Exercise prompt
Each line of the material below should be retyped precisely as it appears.

Study material
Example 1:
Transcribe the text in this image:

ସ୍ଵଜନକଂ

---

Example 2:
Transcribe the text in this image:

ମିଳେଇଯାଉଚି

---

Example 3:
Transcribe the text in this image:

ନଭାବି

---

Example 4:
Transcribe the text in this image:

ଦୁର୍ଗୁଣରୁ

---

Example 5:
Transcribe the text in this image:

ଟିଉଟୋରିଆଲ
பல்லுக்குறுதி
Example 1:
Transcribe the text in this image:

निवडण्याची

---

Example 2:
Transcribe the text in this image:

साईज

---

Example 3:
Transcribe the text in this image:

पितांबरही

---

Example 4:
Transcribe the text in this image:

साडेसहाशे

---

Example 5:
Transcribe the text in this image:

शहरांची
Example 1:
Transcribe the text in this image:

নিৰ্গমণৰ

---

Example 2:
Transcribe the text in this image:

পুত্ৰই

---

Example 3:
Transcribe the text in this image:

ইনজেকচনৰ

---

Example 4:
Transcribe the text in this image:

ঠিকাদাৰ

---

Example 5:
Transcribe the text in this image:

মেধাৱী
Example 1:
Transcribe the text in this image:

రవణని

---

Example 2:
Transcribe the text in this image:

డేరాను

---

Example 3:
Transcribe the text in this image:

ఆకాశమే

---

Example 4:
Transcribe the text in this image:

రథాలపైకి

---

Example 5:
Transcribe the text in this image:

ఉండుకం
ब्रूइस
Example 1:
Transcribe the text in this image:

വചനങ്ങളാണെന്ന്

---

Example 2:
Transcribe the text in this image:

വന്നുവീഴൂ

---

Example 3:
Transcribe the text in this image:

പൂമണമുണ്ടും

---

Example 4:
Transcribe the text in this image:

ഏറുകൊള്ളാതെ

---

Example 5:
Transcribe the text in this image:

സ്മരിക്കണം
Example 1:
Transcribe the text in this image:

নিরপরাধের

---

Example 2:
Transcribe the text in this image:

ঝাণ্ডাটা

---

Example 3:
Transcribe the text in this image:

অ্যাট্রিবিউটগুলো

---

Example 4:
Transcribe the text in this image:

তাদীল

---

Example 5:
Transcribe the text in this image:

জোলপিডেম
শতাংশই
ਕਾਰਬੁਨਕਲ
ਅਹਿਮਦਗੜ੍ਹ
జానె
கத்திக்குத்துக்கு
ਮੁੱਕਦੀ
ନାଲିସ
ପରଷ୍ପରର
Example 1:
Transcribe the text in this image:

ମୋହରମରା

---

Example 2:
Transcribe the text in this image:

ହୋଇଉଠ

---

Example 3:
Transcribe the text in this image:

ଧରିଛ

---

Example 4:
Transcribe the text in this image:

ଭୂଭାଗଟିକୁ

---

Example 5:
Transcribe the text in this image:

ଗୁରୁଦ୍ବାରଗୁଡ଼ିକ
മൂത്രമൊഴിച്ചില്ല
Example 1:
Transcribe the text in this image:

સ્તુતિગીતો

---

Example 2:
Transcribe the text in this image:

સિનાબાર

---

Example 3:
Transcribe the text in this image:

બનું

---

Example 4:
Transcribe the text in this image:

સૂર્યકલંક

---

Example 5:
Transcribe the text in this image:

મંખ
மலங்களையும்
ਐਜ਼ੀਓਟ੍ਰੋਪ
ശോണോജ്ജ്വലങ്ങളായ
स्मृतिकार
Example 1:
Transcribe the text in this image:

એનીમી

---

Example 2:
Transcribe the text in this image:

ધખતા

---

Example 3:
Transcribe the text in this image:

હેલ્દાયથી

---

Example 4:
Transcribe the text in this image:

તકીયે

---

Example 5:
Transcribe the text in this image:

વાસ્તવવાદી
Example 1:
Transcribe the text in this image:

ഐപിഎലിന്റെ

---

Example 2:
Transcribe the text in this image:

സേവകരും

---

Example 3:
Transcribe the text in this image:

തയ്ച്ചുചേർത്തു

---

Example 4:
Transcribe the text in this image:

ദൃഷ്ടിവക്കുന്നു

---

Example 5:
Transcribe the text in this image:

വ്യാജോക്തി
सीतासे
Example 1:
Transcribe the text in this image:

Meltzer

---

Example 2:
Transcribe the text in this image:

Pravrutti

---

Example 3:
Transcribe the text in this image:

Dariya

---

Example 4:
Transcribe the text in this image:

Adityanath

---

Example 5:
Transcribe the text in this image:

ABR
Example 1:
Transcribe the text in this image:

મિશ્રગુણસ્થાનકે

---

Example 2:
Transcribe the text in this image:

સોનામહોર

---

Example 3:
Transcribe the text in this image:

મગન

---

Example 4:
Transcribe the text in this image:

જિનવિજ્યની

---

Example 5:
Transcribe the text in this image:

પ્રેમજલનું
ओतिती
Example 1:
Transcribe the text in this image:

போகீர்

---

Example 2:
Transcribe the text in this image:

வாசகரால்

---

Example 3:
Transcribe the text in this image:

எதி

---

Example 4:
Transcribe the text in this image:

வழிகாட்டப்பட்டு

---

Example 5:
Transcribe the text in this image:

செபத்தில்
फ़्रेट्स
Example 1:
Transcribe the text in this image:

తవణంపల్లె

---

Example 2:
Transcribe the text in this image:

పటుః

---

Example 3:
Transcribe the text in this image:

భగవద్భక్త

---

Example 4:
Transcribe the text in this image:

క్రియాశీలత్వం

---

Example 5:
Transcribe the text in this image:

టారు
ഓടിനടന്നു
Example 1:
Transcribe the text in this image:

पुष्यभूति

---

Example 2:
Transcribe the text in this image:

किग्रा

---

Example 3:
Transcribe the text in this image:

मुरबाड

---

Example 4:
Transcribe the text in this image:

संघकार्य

Task result
Example 1:
Transcribe the text in this image:

ସ୍ଵଜନକଂ

---

Example 2:
Transcribe the text in this image:

ମିଳେଇଯାଉଚି

---

Example 3:
Transcribe the text in this image:

ନଭାବି

---

Example 4:
Transcribe the text in this image:

ଦୁର୍ଗୁଣରୁ

---

Example 5:
Transcribe the text in this image:

ଟିଉଟୋରିଆଲ
பல்லுக்குறுதி
Example 1:
Transcribe the text in this image:

निवडण्याची

---

Example 2:
Transcribe the text in this image:

साईज

---

Example 3:
Transcribe the text in this image:

पितांबरही

---

Example 4:
Transcribe the text in this image:

साडेसहाशे

---

Example 5:
Transcribe the text in this image:

शहरांची
Example 1:
Transcribe the text in this image:

নিৰ্গমণৰ

---

Example 2:
Transcribe the text in this image:

পুত্ৰই

---

Example 3:
Transcribe the text in this image:

ইনজেকচনৰ

---

Example 4:
Transcribe the text in this image:

ঠিকাদাৰ

---

Example 5:
Transcribe the text in this image:

মেধাৱী
Example 1:
Transcribe the text in this image:

రవణని

---

Example 2:
Transcribe the text in this image:

డేరాను

---

Example 3:
Transcribe the text in this image:

ఆకాశమే

---

Example 4:
Transcribe the text in this image:

రథాలపైకి

---

Example 5:
Transcribe the text in this image:

ఉండుకం
ब्रूइस
Example 1:
Transcribe the text in this image:

വചനങ്ങളാണെന്ന്

---

Example 2:
Transcribe the text in this image:

വന്നുവീഴൂ

---

Example 3:
Transcribe the text in this image:

പൂമണമുണ്ടും

---

Example 4:
Transcribe the text in this image:

ഏറുകൊള്ളാതെ

---

Example 5:
Transcribe the text in this image:

സ്മരിക്കണം
Example 1:
Transcribe the text in this image:

নিরপরাধের

---

Example 2:
Transcribe the text in this image:

ঝাণ্ডাটা

---

Example 3:
Transcribe the text in this image:

অ্যাট্রিবিউটগুলো

---

Example 4:
Transcribe the text in this image:

তাদীল

---

Example 5:
Transcribe the text in this image:

জোলপিডেম
শতাংশই
ਕਾਰਬੁਨਕਲ
ਅਹਿਮਦਗੜ੍ਹ
జానె
கத்திக்குத்துக்கு
ਮੁੱਕਦੀ
ନାଲିସ
ପରଷ୍ପରର
Example 1:
Transcribe the text in this image:

ମୋହରମରା

---

Example 2:
Transcribe the text in this image:

ହୋଇଉଠ

---

Example 3:
Transcribe the text in this image:

ଧରିଛ

---

Example 4:
Transcribe the text in this image:

ଭୂଭାଗଟିକୁ

---

Example 5:
Transcribe the text in this image:

ଗୁରୁଦ୍ବାରଗୁଡ଼ିକ
മൂത്രമൊഴിച്ചില്ല
Example 1:
Transcribe the text in this image:

સ્તુતિગીતો

---

Example 2:
Transcribe the text in this image:

સિનાબાર

---

Example 3:
Transcribe the text in this image:

બનું

---

Example 4:
Transcribe the text in this image:

સૂર્યકલંક

---

Example 5:
Transcribe the text in this image:

મંખ
மலங்களையும்
ਐਜ਼ੀਓਟ੍ਰੋਪ
ശോണോജ്ജ്വലങ്ങളായ
स्मृतिकार
Example 1:
Transcribe the text in this image:

એનીમી

---

Example 2:
Transcribe the text in this image:

ધખતા

---

Example 3:
Transcribe the text in this image:

હેલ્દાયથી

---

Example 4:
Transcribe the text in this image:

તકીયે

---

Example 5:
Transcribe the text in this image:

વાસ્તવવાદી
Example 1:
Transcribe the text in this image:

ഐപിഎലിന്റെ

---

Example 2:
Transcribe the text in this image:

സേവകരും

---

Example 3:
Transcribe the text in this image:

തയ്ച്ചുചേർത്തു

---

Example 4:
Transcribe the text in this image:

ദൃഷ്ടിവക്കുന്നു

---

Example 5:
Transcribe the text in this image:

വ്യാജോക്തി
सीतासे
Example 1:
Transcribe the text in this image:

Meltzer

---

Example 2:
Transcribe the text in this image:

Pravrutti

---

Example 3:
Transcribe the text in this image:

Dariya

---

Example 4:
Transcribe the text in this image:

Adityanath

---

Example 5:
Transcribe the text in this image:

ABR
Example 1:
Transcribe the text in this image:

મિશ્રગુણસ્થાનકે

---

Example 2:
Transcribe the text in this image:

સોનામહોર

---

Example 3:
Transcribe the text in this image:

મગન

---

Example 4:
Transcribe the text in this image:

જિનવિજ્યની

---

Example 5:
Transcribe the text in this image:

પ્રેમજલનું
ओतिती
Example 1:
Transcribe the text in this image:

போகீர்

---

Example 2:
Transcribe the text in this image:

வாசகரால்

---

Example 3:
Transcribe the text in this image:

எதி

---

Example 4:
Transcribe the text in this image:

வழிகாட்டப்பட்டு

---

Example 5:
Transcribe the text in this image:

செபத்தில்
फ़्रेट्स
Example 1:
Transcribe the text in this image:

తవణంపల్లె

---

Example 2:
Transcribe the text in this image:

పటుః

---

Example 3:
Transcribe the text in this image:

భగవద్భక్త

---

Example 4:
Transcribe the text in this image:

క్రియాశీలత్వం

---

Example 5:
Transcribe the text in this image:

టారు
ഓടിനടന്നു
Example 1:
Transcribe the text in this image:

पुष्यभूति

---

Example 2:
Transcribe the text in this image:

किग्रा

---

Example 3:
Transcribe the text in this image:

मुरबाड

---

Example 4:
Transcribe the text in this image:

संघकार्य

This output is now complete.